Sunday, 21 March 2010

Definite Donkey

Supply exceeds demand in research related to donkey sentences, and posts like this only drive the price further down. So, I will say this: I have no answers of my own to the intractable donkey sentence problem, but I also don’t share the dilemmas which others readily admit. Instead, I have my own donkey-sentence-related dilemmas.

In a nutshell, donkey sentences are like (1):

(1) If a farmer owns a donkey, he beats it.

The pronouns ‘he’ and ‘it’ are anaphoric on ‘farmer’ and ‘donkey’, and the latter pair especially has polarized philosophers, logicians and linguists. Is the sentence true of, say, ten farmers, each of whom has one donkey which he beats, or is it true of ten farmers, each of whom has an unspecified number of donkeys of which he beats every single donkey that he owns.

By convention, first-order logic follows the second approach. It is convenient because the use of a universal quantifier allows us to bind the variable ‘y’ in the predicate expression ‘Bxy’.

(x){Fx ⊃ (y)[(Dy • Oxy) ⊃Bxy]}

It suits me. The indefinite article ‘a’ in English is called so for a reason. It is intended to capture both ‘one’ and ‘every’ of the items mentioned. It could be argued though that this strategy distorts the meaning (truth) of some sentences, such as:

(2) If a gentleman fancies a lady, he marries her.

I can live with it. It is not the only place where logic and language come apart. I tend to agree with Quine: the logic is clear, it is the language that is ambiguous. Where the problem becomes interesting for me is the preservation or loss of equivalence upon conversion of conditional sentences into sentences containing relative clauses as we go from indefinite to definite descriptions, as can be seen from the following pairs of sentences:

(3a) If a gentleman compliments a lady, he fancies her.
(3b) A gentleman who compliments a lady fancies her.

(4a) If a politician criticizes the queen, he envies her.
(4b) A politician who criticizes the queen envies her.

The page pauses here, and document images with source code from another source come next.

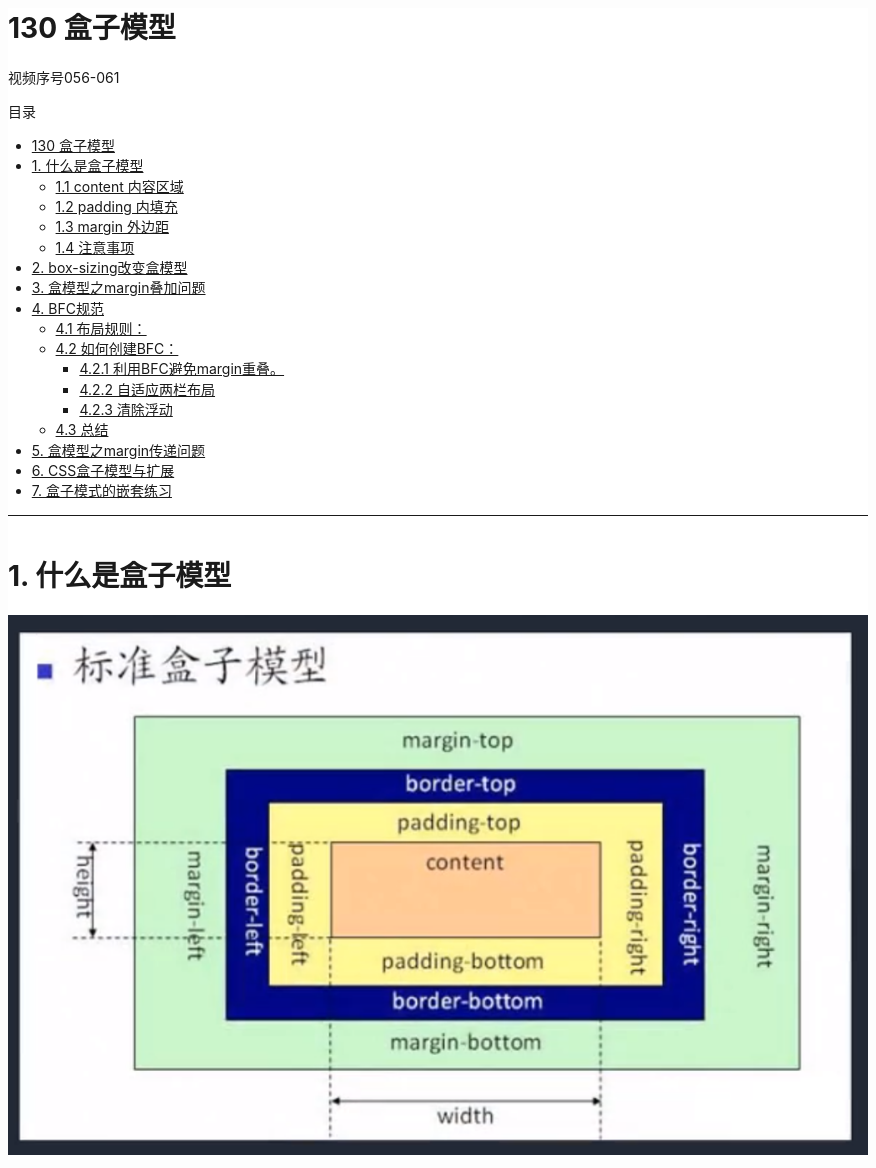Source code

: # 130 盒子模型

视频序号056-061

目录
- [130 盒子模型](#130-盒子模型)
- [1. 什么是盒子模型](#1-什么是盒子模型)
  - [1.1 content 内容区域](#11-content-内容区域)
  - [1.2 padding 内填充](#12-padding-内填充)
  - [1.3 margin 外边距](#13-margin-外边距)
  - [1.4 注意事项](#14-注意事项)
- [2. box-sizing改变盒模型](#2-box-sizing改变盒模型)
- [3. 盒模型之margin叠加问题](#3-盒模型之margin叠加问题)
- [4. BFC规范](#4-bfc规范)
  - [4.1 布局规则：](#41-布局规则)
  - [4.2 如何创建BFC：](#42-如何创建bfc)
    - [4.2.1 利用BFC避免margin重叠。](#421-利用bfc避免margin重叠)
    - [4.2.2 自适应两栏布局](#422-自适应两栏布局)
    - [4.2.3 清除浮动](#423-清除浮动)
  - [4.3 总结](#43-总结)
- [5. 盒模型之margin传递问题](#5-盒模型之margin传递问题)
- [6. CSS盒子模型与扩展](#6-css盒子模型与扩展)
- [7. 盒子模式的嵌套练习](#7-盒子模式的嵌套练习)


***

# 1. 什么是盒子模型

![1300101](img/1300101.png)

(5a) If the lady fancies a gentleman, she humours him.
(5b) The lady who fancies a gentleman humours him. *

(5a) If the dog sees the postman, it chases him.
(5b) The dog that sees the postman chases him. *

The sentences sound plausible at first, but less so as we move towards the last pair. (I have deliberately kept the Simple Present tense throughout to enable a same-basis comparison.) Sentences (3a) and (3b) are equivalent, with ‘a gentleman’ taking wide scope. Sentences (5a) and (5b), on the other hand, present the problem of scope. If, as in the symbolization of (1), we quantify universally over ‘the postman’ to ensure that all the variables are bound, we will shoot ourselves in the foot over ‘the postman’ being a definite description.

(5a) does not convert elegantly into (5b) in English, and I wonder if it is the question of logic or the question of semantics. If we substitute the verb ‘hate’ for the verb ‘see’, the difficulty works in the opposite direction.

(6a) If the dog hates the postman, it chases him. *
(6b) The dog that hates the postman chases him.

(6b) can be paraphrased as:

(6c) The dog chases the postman it hates.

This can be captured straightforwardly as:

(∃x){Px • (y)(Py ⊃ y = x) • (∃z){Dz • Hzx • (w)[(Dw • Hwx) ⊃w = z] • Czx}}

Plug in proper names, and it is (5a) in turn that becomes easiest to handle (‘If Razor sees Jasper, it chases him,’ is Srj ⊃Crj). Double anaphora coupled with definite descriptions is a mind-bender, and I wonder if there is a systematic treatment that ties all the ends.